══ Text extract ══

Does anyone see the iceberg ahead?
Picture this…
It’s Monday morning, and we’re on the deck of a luxurious cruise ship, drink in hand, casual conversation, sliding the shuffleboard puck with a nonchalant “everything’s fine.” And, you know it's not.
The band plays on—self-care workshops, DEI buzzwords, and LinkedIn posts dripping with “you’re amazing” vibes. It feels good…
Meanwhile, dead ahead, an iceberg looms: the erosion of purpose, execution, and accountability in our work.
We've been sailing straight for it since 2022 (or perhaps pre-2020), ignoring the warnings, which have been infrequent at best.
The top business publications in the U.S. have been complicit -
As we all have perhaps… Churning out feel-good fluff. While once-thriving companies are paying the price. It’s time to drop the drink, grab the wheel, and course-correct before we crash.
These are rough approximations due to data limitations.
Estimated Percentages by Publication- Click to view graph
Above are the estimated percentages of articles in each category, based on the publication’s focus, audience, and available evidence.
Except for a few publications, the focus on everything but doing great, high-caliber work should sound an alarm across every company in the United States.
Where are the playbooks for getting work done?
The Drift Away from Work
This isn’t an anti-everything article. This is about work—the kind that keeps companies alive. Cultures become a dirty word, a catch-all for extras like DEI and work-from-home perks that mean nothing if your organization can’t pay its bills, make payroll, or innovate.

═══
══ Extracted entries ══

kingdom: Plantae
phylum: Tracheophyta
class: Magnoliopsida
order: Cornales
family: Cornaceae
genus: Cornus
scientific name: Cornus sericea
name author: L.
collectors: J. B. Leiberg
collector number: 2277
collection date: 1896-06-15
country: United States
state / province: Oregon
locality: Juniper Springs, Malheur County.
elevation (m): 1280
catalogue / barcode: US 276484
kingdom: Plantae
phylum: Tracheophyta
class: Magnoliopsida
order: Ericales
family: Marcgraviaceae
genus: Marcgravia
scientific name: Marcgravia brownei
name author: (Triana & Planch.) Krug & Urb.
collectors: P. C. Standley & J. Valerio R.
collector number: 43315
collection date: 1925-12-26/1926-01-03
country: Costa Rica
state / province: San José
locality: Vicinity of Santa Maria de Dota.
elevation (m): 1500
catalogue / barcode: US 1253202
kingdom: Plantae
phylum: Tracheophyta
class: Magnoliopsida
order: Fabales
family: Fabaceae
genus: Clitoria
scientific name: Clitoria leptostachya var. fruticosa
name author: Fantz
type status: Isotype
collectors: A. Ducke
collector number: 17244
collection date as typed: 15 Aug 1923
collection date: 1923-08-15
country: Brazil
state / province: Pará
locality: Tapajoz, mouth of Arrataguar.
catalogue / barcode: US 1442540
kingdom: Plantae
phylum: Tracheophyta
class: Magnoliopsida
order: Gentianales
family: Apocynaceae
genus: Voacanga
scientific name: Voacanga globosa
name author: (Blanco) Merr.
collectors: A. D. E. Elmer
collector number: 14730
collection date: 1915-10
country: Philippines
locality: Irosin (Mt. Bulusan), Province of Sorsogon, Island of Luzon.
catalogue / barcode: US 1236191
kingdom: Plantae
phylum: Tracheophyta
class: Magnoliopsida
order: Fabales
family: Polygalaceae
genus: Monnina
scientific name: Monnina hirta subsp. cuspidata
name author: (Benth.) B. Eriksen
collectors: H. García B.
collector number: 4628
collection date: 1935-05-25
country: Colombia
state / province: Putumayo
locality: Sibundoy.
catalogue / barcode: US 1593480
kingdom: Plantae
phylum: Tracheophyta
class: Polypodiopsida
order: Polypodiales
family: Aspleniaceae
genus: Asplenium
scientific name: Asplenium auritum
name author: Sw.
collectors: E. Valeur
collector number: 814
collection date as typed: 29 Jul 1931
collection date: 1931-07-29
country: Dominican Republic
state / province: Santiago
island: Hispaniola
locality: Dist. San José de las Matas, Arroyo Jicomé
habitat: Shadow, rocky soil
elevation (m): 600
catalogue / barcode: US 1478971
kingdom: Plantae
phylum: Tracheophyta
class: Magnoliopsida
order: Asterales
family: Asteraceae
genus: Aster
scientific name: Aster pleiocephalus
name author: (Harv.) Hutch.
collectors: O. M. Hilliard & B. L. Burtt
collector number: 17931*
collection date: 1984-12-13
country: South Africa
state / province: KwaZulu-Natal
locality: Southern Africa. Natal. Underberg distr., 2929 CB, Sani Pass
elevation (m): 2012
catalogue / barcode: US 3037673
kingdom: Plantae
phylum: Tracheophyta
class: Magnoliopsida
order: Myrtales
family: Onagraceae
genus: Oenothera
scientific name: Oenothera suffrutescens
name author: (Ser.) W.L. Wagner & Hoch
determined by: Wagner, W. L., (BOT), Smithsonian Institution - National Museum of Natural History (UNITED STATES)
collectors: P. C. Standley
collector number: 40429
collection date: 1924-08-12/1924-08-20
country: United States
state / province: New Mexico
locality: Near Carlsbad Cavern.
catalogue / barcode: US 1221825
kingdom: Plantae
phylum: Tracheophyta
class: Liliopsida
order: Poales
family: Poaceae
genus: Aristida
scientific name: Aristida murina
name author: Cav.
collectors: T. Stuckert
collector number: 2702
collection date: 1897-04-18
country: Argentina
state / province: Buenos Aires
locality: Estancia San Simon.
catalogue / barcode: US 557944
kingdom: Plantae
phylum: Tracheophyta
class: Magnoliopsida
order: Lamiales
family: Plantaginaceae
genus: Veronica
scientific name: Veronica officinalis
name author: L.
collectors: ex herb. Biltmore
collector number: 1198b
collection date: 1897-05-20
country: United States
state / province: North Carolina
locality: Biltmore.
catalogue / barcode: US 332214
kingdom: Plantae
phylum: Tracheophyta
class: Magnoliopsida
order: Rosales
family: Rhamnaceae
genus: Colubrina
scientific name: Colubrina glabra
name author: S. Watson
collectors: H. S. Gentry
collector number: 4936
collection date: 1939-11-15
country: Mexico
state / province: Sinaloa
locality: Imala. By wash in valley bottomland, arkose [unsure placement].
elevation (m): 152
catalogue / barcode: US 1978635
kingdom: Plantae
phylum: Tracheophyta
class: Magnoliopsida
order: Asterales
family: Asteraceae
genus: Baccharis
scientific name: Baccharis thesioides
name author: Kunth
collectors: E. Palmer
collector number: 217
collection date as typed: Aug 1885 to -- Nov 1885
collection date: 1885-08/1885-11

═══

(Stated goal A): In the essay about the iceberg ahead, since what year have we been sailing straight for it?
(Stated goal B): In the essay about the iceberg ahead, swap "playbooks" for "manuals" and give the passage again, starting with "Estimated Percentages by" and going on through "payroll, or innovate.".
(Stated goal C): Write the next part of the essay about the iceberg ahead, picking up after its final sentence.

(Written response A): Since 2022 (or perhaps pre-2020).

(Written response B):
Estimated Percentages by Publication- Click to view graph
Above are the estimated percentages of articles in each category, based on the publication’s focus, audience, and available evidence.
Except for a few publications, the focus on everything but doing great, high-caliber work should sound an alarm across every company in the United States.
Where are the manuals for getting work done?
The Drift Away from Work
This isn’t an anti-everything article. This is about work—the kind that keeps companies alive. Cultures become a dirty word, a catch-all for extras like DEI and work-from-home perks that mean nothing if your organization can’t pay its bills, make payroll, or innovate.

(Written response C):
From 2022 to 2025, Forbes, Harvard Business Review, and Fast Company dedicated 30–55% of their articles to DEI, workplace culture, remote work, and empathy.
While only 25–50% focused on productivity, project management, efficiency, or fiscal stewardship. These outlets, our supposed guides, have fed us fluff over substance. (And our meeting agendas and performative posts have been in lock step.)
Where are the playbooks for getting work done?
For building systems that don’t buckle under vague promises or endless Slack threads? We’re drowning in “self-care” manifestos but starving for execution and thirty for results.
Malcolm Gladwell’s Outliers showed how mitigation communication (polite failures to challenge authority, instead of direct communication speaking in facts, not feelings), quite literally, crashes planes.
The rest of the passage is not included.